En effet, s'il y a tellement de jeunes gens désespérés vis à vis de leur situation, c'est qu'ils sont en grand nombre pour des ressources économiques qui ne suivent pas, d'où la tentation du départ. A partir de cette constatation, l'idée d'une politique malthusienne apparaît comme pertinente. Dans des pays comme le Sénégal ou le Mali, le taux de croissance de la population est proche de 3 % par an, ce qui est considérable. Le nombre d'enfants par femmes dépasse les 5 enfants, ce qui fait une population qui augmente rapidement et est très jeunes, sans que le développement économique puisse suivre. Si l'accroissement de la population est souvent un facteur de croissance économique, il arrive un moment où les infrastructures économiques ne peuvent plus suivre et fournir un bon emploi à chacune de ces jeunes personnes, et ce d'autant plus lorsque les fondamentaux sont peu solides. Autrefois, les pays européens qui avaient une forte transition démographique voyaient leurs jeunes générations participer à l'exode rural et émigrer dans des terres autrefois relativement vierges comme les Etats-Unis. L'exode rural n'est désormais plus supportable en Afrique noire, vu les bidonvilles énormes qu'il a générés, et il n'y a plus de terres vierges. Il faut d'autant plus se resservir des leçons du passé, et se déterminer à adopter de vraies politiques de contrôle de naissances dans de tels pays, sous peine qu'ils soient condamnés à la misère. Malheureusement, il n'existe pas de volonté politique pour de telles mesures, et il n'y a même pas encore de débat public sur une telle opportunité.

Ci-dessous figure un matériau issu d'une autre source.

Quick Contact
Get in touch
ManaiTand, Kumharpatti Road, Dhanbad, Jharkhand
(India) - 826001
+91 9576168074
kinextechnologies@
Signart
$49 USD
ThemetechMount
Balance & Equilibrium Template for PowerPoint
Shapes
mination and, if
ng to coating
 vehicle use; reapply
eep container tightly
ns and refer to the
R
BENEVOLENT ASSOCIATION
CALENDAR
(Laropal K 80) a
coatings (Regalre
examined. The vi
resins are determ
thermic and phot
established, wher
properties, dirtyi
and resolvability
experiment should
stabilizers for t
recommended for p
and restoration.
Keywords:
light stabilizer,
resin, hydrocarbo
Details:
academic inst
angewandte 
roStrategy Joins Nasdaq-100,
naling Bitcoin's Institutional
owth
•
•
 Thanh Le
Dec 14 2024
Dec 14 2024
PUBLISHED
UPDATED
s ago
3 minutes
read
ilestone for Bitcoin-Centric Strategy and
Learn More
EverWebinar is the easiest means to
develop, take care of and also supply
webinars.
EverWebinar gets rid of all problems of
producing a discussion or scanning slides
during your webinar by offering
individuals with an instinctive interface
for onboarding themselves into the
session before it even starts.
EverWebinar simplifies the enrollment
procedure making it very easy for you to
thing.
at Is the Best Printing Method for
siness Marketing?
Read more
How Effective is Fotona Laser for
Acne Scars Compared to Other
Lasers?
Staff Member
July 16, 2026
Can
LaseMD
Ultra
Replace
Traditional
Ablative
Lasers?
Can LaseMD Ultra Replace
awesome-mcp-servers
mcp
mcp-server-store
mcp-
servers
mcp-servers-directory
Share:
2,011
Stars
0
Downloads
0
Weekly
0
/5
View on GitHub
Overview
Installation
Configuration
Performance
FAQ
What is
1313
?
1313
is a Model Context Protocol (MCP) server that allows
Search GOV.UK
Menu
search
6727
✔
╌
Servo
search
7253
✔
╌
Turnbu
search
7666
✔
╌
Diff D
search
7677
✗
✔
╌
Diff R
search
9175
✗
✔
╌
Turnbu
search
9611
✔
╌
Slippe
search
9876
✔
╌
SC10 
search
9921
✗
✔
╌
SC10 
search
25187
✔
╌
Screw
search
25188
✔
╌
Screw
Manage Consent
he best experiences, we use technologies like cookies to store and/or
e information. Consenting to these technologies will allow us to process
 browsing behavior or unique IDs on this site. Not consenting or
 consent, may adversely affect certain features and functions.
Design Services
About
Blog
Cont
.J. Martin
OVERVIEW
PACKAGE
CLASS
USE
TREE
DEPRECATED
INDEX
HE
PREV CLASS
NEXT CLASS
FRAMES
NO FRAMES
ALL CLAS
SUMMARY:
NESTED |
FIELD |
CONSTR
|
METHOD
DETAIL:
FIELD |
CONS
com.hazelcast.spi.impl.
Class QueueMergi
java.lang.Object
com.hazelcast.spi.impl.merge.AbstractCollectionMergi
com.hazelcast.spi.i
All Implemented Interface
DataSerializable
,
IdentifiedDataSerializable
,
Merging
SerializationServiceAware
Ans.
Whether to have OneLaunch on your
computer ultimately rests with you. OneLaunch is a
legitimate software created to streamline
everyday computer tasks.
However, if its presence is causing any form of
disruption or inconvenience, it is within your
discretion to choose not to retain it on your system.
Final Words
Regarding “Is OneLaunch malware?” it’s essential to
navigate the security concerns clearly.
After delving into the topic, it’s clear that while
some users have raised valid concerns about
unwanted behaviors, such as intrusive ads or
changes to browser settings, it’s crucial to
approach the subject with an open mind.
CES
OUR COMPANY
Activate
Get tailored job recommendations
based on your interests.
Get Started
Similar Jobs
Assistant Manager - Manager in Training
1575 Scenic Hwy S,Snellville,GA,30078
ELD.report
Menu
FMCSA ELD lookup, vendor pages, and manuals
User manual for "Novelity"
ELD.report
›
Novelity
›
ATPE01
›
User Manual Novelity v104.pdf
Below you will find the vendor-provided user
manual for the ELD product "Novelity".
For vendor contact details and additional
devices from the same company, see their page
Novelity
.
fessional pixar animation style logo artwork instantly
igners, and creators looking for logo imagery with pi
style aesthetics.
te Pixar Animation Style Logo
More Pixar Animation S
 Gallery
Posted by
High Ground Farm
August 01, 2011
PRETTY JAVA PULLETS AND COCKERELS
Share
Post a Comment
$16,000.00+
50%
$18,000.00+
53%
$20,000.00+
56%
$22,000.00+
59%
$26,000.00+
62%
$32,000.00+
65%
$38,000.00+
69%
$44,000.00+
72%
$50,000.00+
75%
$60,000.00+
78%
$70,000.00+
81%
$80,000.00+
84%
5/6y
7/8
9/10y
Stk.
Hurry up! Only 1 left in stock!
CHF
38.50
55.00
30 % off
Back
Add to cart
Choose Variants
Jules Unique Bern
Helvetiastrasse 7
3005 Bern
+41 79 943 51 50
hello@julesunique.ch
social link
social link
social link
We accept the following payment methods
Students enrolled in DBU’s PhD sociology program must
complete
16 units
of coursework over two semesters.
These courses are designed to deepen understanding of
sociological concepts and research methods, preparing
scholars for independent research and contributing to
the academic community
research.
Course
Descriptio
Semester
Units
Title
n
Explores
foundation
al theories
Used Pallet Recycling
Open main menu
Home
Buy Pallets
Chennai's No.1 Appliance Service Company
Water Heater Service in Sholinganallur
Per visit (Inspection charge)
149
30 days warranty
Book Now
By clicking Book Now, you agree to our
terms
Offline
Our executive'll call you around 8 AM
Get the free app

En attendant, les conséquences néfastes de l'immigration clandestines se poursuivent. Ainsi l'île française de Mayotte connaît elle une situation semblable à celle des Canaries, à la différence près que les immigrants comoriens ne sont pas conduits en métropole française. Ils sont donc très nombreux à résider à Mayotte, et ce d'autant plus que les femmes enceintes comoriennes viennent à Mayotte dans le but avoué de donner naissance à un enfant qui pourra revendiquer plus tard la nationalité française, et donc donner un statut régulier à ses parents. Un tel détournement des lois généreuses françaises du droit du sol provoque une colère légitimes des Mahorais, de moins en moins nombreux proportionnellement parlant sur leur propre île. En effet, l'afflux de Comoriens est de plus en plus difficile à vivre pour eux, et des problèmes concrets se posent, comme la gestion des maternités, les plus actives de France, ou l'enseignement à dispenser à des enfants en grande partie étrangers, outre la création de fait d'un second bloc ethnique sur une petite île. L'exaspération des Mahorais est telle qu'ils en sont à demander une remise en cause partielle du droit du sol pour faire face à cette situation exceptionnelle, et François Baroin, le ministre des DOM-TOM, recherche activement une solution alors que la métropole semble se sentir peu concernée. Ainsi, que ce soit aux Canaries ou à Mayotte, il faut prendre le problème de face et trouver des solutions à l'ampleur du problème de ces îles, quitte à remettre en cause les conditions d'accueil des immigrants clandestins.